The International Library of Essays on Military History is intended to bring together important essays on key aspects of the subject. This volume on naval warfare is very welcome because this is a rather neglected subject and the major contributions were written at different times and are scattered across many journals. The editor, S. Rose, has written extensively on naval warfare, but her choice has been constrained by commercial and publishing considerations. Only English language publications were considered, while works which had already featured in collections were excluded. Rose (xiii) thinks this skews the collection in favour of English material. In fact she has divided the contributions between north-western Europe and the Mediterranean, and of the twelve essays in the former part most are English and nine cover the Hundred Years War. However, no less than fifteen are devoted to the Mediterranean with a considerable focus on Islam in the crusading period. Each of these broad groupings is subdivided as follows:
Part 1 NORTH-WESTERN EUROPE Ships and Boats: Issues of Technology and Evidence Piracy and Pirates Fleets and Warfare
Part II THE MEDITERRANEAN The Islamic Powers Iberia Genoa and Venice
I am not sure that the broad division between the North and the Mediterranean is useful because it is rather exclusive. For instance, P. Skinner's "Politics and Piracy: The Duchy of Gaeta in the Twelfth Century," Journal of Medieval History 21 (1995), 307-19, would have fitted nicely into "Piracy and Pirates" where the essays of Pistono and Ford overlap somewhat. There are also two essays on the battle of Sluys. While this was undoubtedly a major event this kind of duplication narrows the focus of this volume especially in the light of its most serious drawback, which is simply that there is nothing on naval history before 1000. It is extraordinary that the enormous volume of writing on the Vikings and their ships has been totally ignored. Something touching on the issue of army sizes and shipping, a lively and major controversy in early medieval military history, would surely have been possible. There is nothing specifically on Byzantium which was a major Mediterranean sea-power well into the age of the crusades. Obvious possibilities in this area are V. Christides, who has written extensively in English on Byzantine shipping, while J. Haldon is well-known for his work on "Greek Fire". The section "Ships and Boats: Issues of Technology and Evidence" has a number of very specialized articles and might have benefited from something wider like Richard W. Unger, "Warships and Cargo Ships in Medieval Europe," Technology and Culture, 22 (1981), 233-252.

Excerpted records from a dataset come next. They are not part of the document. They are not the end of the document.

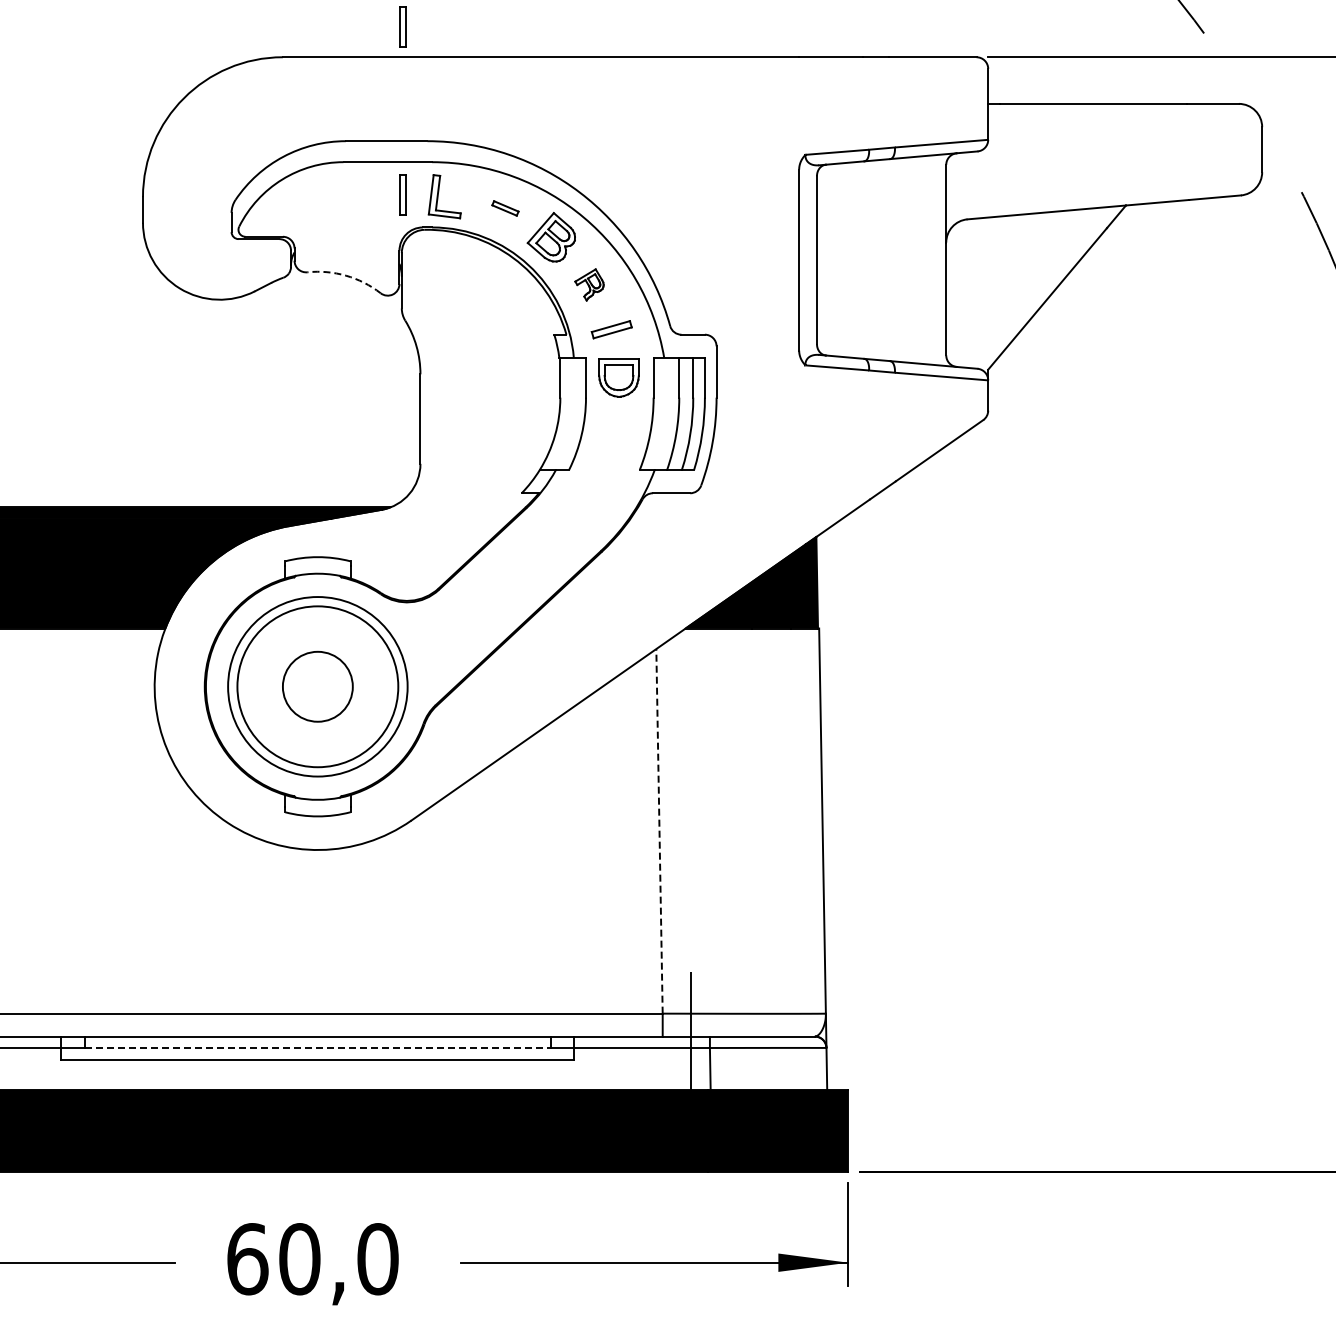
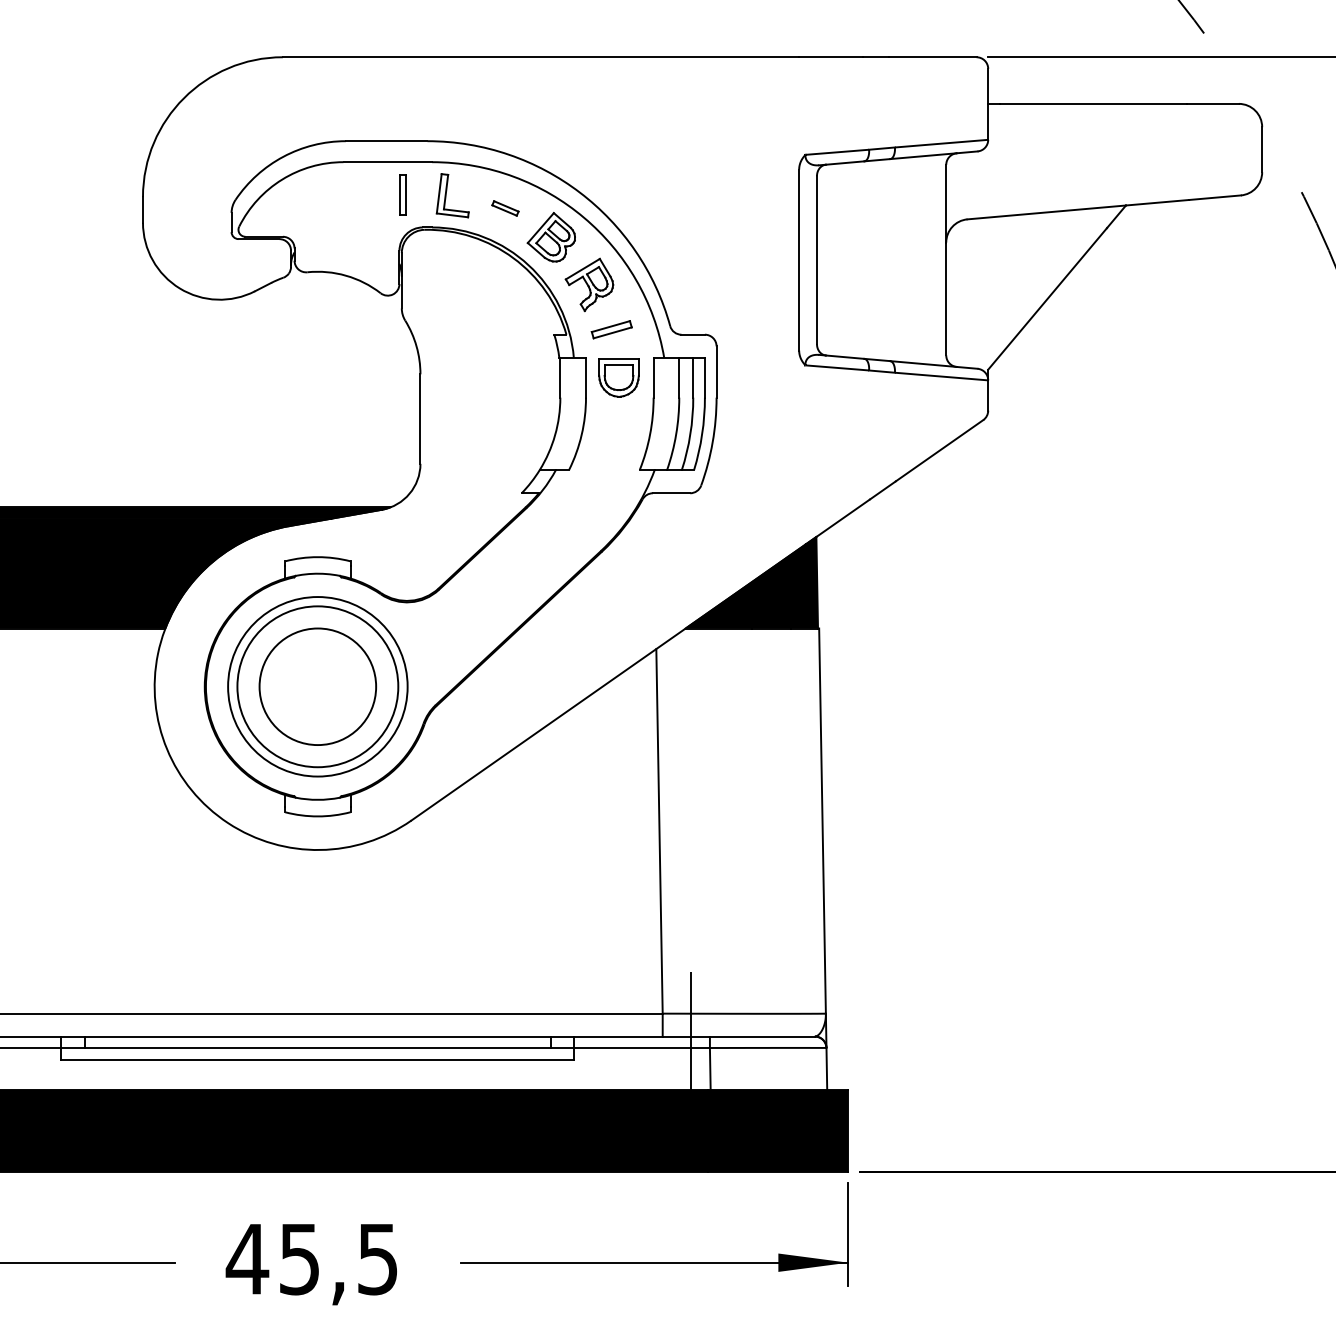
part at (402, 26): present -> none
part at (444, 196) position: (444, 196) -> (452, 195)
arc at (346, 275): dashed -> solid
part at (589, 284) size: 31x34 px -> 51x56 px
circle at (317, 686) diameter: 70 px -> 117 px
line at (659, 830): dashed -> solid
line at (318, 1048): dashed -> solid
text at (311, 1259): 60,0 -> 45,5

These are, then, some very substantial omissions, and essentially this volume tackles the period c.1000-1500. In these terms it works rather well, largely because Rose has constructed a very lively and interesting introduction. She is quite right to say (xiii) that land battles enter more readily into national lore than sea battles. This may have something to do with the fact that the former can be visited, while the latter cannot! More interestingly, taken together the essays on northern Europe demonstrate the evolution of fleet-handling in battles, and she is probably right to suggest (xix) that tactics were more fluid and perhaps more advanced in the Mediterranean than in the north where things changed only slowly. In this connection the essays of J. E. Dotson on Genoa and Venice are crucial. There is very thorough coverage (six essays) of Iberian naval warfare. The inclusion of no less than five essays on Islamic Powers is impressive, but perhaps something by J. E. Pryor on crusading shipping would have improved this section. His article on Roger of Lauria is included in the section on Iberia, but he has contributed greatly to our understanding of the naval aspects of the crusades. It is interesting that medieval naval history emerges here as a niche-subject. Almost none of the authors have also written about land warfare, with the exception of K. Devries whose study of Sluys reflects his wider interests. Given the intimate connection between land and sea warfare in this period, perhaps all those interested might like to reflect on the need to adopt a wider approach to their subjects. It is remarkable in this connection that there is no general study of naval power and the crusades, except for the unpublished Oxford D. Phil of 1978, S. M. Foster, Some Aspects of maritime activity and the use of sea power in relation to the Crusading States 1096-1169.
As with all these Ashgate volumes each article retains the formatting and pagination of the journal in which it originally appeared, and many find this rather disruptive. However, there is overall page numbering here and a useful index has been produced. This together with Rose's overview in the Introduction provides a substantial sense of unity to the whole which is very pleasing.